Sardar: Hello kon bol raha hai?
Other side: Ji, main bol raha hon.
Sardar: oye ye to kamal ho gia,
idhar se bhi main hi bol raha hon.
Teacher to Sardar: What is Number Seven, Even or Odd
Sardar: Even
Teacher: How can you make seven even?
Sardar:Remove the S!!
Sardar made a call to the airport.
Asked,”How long is the journey from Punjab to America?”

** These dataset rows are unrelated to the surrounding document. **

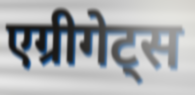
एग्रीगेट्स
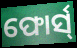
ଫୋର୍ସ୍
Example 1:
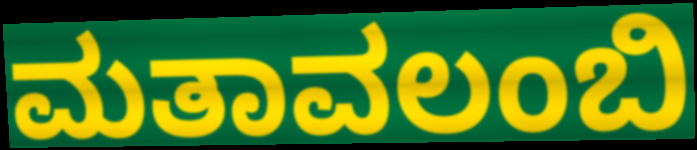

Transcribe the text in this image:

ಮತಾವಲಂಬಿ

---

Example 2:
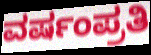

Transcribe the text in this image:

ವರ್ಷಂಪ್ರತಿ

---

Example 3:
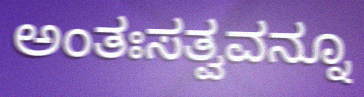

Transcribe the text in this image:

ಅಂತಃಸತ್ವವನ್ನೂ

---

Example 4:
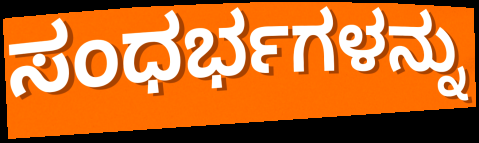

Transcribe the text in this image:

ಸಂಧರ್ಭಗಳನ್ನು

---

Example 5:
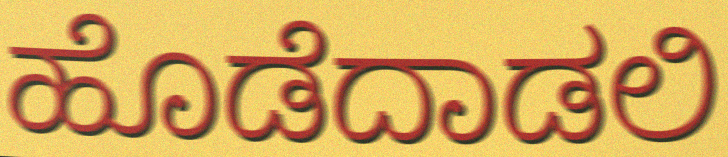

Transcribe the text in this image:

ಹೊಡೆದಾಡಲಿ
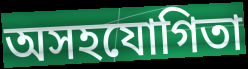
অসহযোগিতা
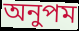
অনুপম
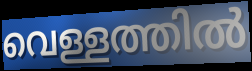
വെള്ളത്തിൽ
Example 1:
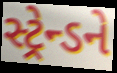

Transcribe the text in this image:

સ્ટ્રેન્ડને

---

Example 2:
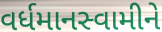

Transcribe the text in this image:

વર્ધમાનસ્વામીને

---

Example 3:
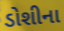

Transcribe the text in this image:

ડોશીના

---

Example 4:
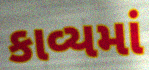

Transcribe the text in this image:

કાવ્યમાં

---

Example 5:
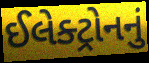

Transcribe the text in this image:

ઈલેક્ટ્રોનનું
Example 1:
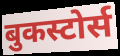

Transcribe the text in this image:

बुकस्टोर्स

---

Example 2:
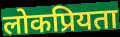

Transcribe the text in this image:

लोकप्रियता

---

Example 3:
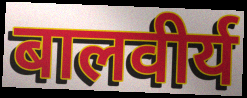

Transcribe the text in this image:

बालवीर्य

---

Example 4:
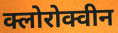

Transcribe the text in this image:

क्लोरोक्वीन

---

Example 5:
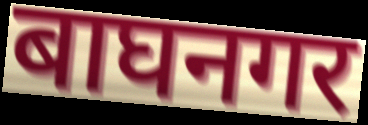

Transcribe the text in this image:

बाघनगर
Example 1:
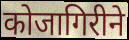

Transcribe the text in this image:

कोजागिरीने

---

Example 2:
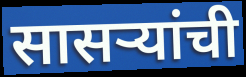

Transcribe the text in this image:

सासऱ्यांची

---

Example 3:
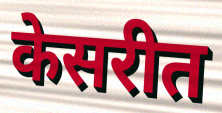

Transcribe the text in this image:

केसरीत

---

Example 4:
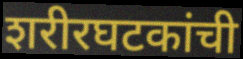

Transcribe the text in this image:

शरीरघटकांची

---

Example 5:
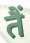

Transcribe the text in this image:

तैं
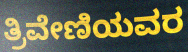
ತ್ರಿವೇಣಿಯವರ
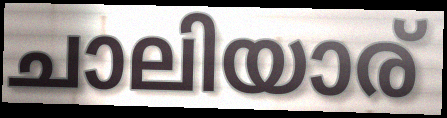
ചാലിയാര്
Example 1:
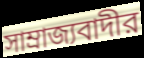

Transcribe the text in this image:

সাম্রাজ্যবাদীর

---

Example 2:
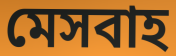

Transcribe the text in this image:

মেসবাহ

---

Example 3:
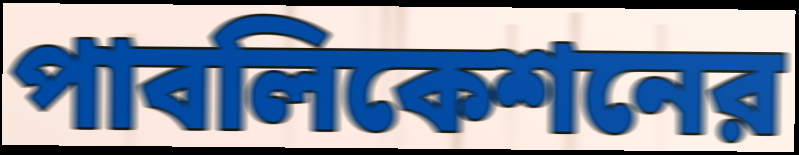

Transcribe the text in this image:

পাবলিকেশনের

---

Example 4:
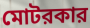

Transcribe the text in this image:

মোটরকার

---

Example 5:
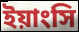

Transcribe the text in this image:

ইয়াংসি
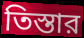
তিস্তার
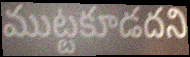
ముట్టకూడదని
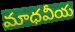
మాధవీయ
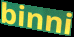
binni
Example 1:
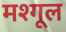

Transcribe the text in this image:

मश्गूल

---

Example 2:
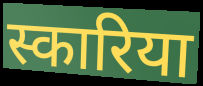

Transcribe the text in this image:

स्कारिया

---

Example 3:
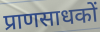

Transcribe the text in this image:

प्राणसाधकों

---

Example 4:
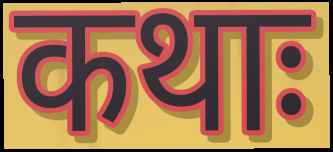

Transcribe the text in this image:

कथाः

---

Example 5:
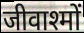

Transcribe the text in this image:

जीवाश्मों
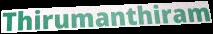
Thirumanthiram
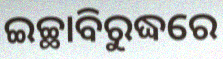
ଇଚ୍ଛାବିରୁଦ୍ଧରେ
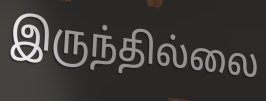
இருந்தில்லை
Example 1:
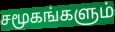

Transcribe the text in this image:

சமூகங்களும்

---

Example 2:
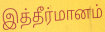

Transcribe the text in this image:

இத்தீர்மானம்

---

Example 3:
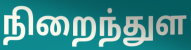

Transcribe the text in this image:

நிறைந்துள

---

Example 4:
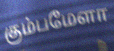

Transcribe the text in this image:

கும்பமேளா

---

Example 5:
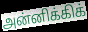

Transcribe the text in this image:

அன்னிக்கிக்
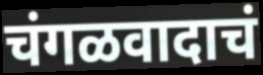
चंगळवादाचं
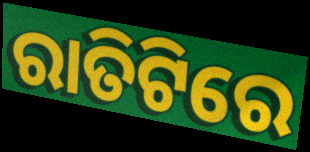
ରାତିଟିରେ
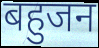
बहुजन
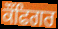
ਕੌਂਫਿਗਰ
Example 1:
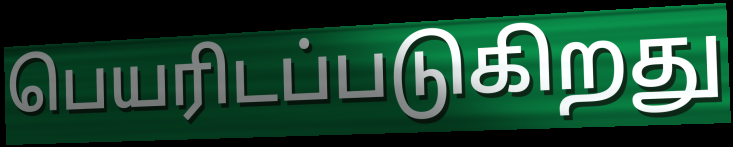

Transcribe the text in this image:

பெயரிடப்படுகிறது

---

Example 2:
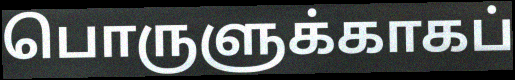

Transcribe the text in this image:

Receiptionist: “One second sir….”.
Sardar: Ok, thank you..!!!
Sardar sent SMS to his BOSS:
“Me sick, no work”
Boss SMS back:
“When I am sick I kiss my wife try it”
2 hours later sardar sms 2 boss:
“Me ok, ur wife very sweet”
Sardar to doctor:
When I sleep, monkeys
play football in my dreams.
Dr:No problem,
just take this medicine b4 sleep.
Sardar: Kal se khaonga aaj final hai.
Lawyer to sardar:geeta pe hath rakho
Sardar:Kamal hai, Seeta pe hath rakha
to baat court tak pohanch gaye,
ab bol raha he geeta pe hath rakho:p
Sardar saw a very high Airtel Tower
& red light glowing on the top,
seeing this he said “India is developing fast,
see there are traffic signals for Aeroplane in the air
Interviewer:what is skeleton?
Sardar:Sir, skeleton is a person
who started dieting but forgot to stop it..!!!
In bio practical:
Examiner:Tell me the name of
this bird by seeing it’s legs only?
Sardar:I don’t know.
Examiner:You failed, what’s your name?
Sardar:See my legs & tell my name
1st ever intelligent sardar.
Teacher: what do u call a person
who cannot hear anything?
sardar: u can call him anything,
because he cannot hear anything:-)
A sardar goes to a restaurant
and his cell phone rings.
Wife: How are you?
Surprised Sardarji:Oji I am fine but
how did you know where I was?
A sardarji goes to a chinese restaurant
and puts his finger
on the last of menu: Bring this.
Waiter: Oh! you can’t get it
because he is the owner of restaurant.